Ma chi di noi non ha paura di farlo per il solo pensiero di non riuscire, poi, a ritrovare l’interruttore? Ho creduto di essere invulnerabile. I motivi per cui l’ho creduto mi hanno fatto credere di aver visto abbastanza per poter riuscire a superare ogni prova. Non è piacevole rendersi conto di aver fatto un enorme errore, credendolo. Ora, sento le mie convinzioni sgretolarsi in me. Anche se sgretolate, tutti i loro pezzi rimarranno in me. Forse non è così che funziona, forse siamo fatti per condividerci. Forse. Ho spento la luce ed ho paura, di nuovo. Ne accenderò una nuova, nonostante tutto. Nonostante tutto l’altro male che non esita e non esiterà ad entrare in scena. La vita è un susseguirsi di luci interrotto da zone buie. Qualcuno dirà che è un oscuro percorso interrotto da lumicini. Ma che valore avrebbe, la luce, senza il buio?
Quindi ecco che cos’è questo virus: buio. Buio, intento a dirci che la luce che verrà non potrà essere la stessa che brillava prima del suo arrivo. Non parlo di numeri, statistiche o di tutto ciò che possiamo ascoltare in un qualsiasi notiziario: ho voluto andare oltre, parlare di tutto ciò che è celato in noi. Queste parole, sono soltanto parole. Lo dicono in tanti: io no, nonostante la mia costante insoddisfazione che una parola non riuscirà mai a colmare. Perciò ecco, questo è il mio virus: una continua riflessione in cui spero di non esser l’unica a riflettersi. Questo è il mio virus, e mi porta a dire ciò che non avrei mai pensato di poter dire. Adriano Piattoni dice: “L’ignorante è incapace di sognare e sperare, poiché è privo di illusioni.” Probabilmente domani la mia realtà prenderà una forma differente, che non permette frasi di questo tipo, ma, per ora, è oggi. Perciò speriamo, perché non si vedono ragioni per non farlo.
Arianna Chadima
Arianna Chadima ha 15 anni, non è (ancora) una giornalista nè una scrittrice. Frequenta la prima liceo al galilei (scienze applicate) e ha svolto così un tema che l’insegnante le aveva assegnato, sul momento che stiamo vivendo.

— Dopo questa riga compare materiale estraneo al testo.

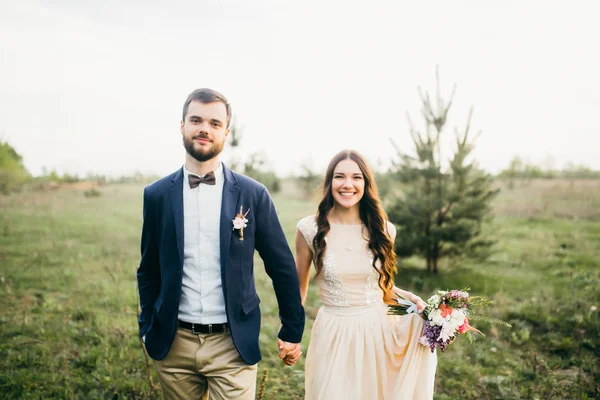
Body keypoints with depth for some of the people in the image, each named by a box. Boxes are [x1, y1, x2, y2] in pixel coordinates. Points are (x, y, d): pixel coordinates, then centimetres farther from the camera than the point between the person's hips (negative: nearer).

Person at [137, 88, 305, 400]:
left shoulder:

Arianna ha scavato nel profondo, è andata ben oltre quello che le si poteva chiedere, pescando riflessioni così forti e così intense che meritavano di finire sulle pagine di un giornale.
Il testo è lungo, ma non l’abbiamo toccato perchè sarebbe stato un peccato tohgliere anche una sola parola, un solo attimo al pensiero di Arianna.
Che non è ancora una giornalista, nè una scrittrice, ma che lo diventerà senz’altro. In bocca al lupo.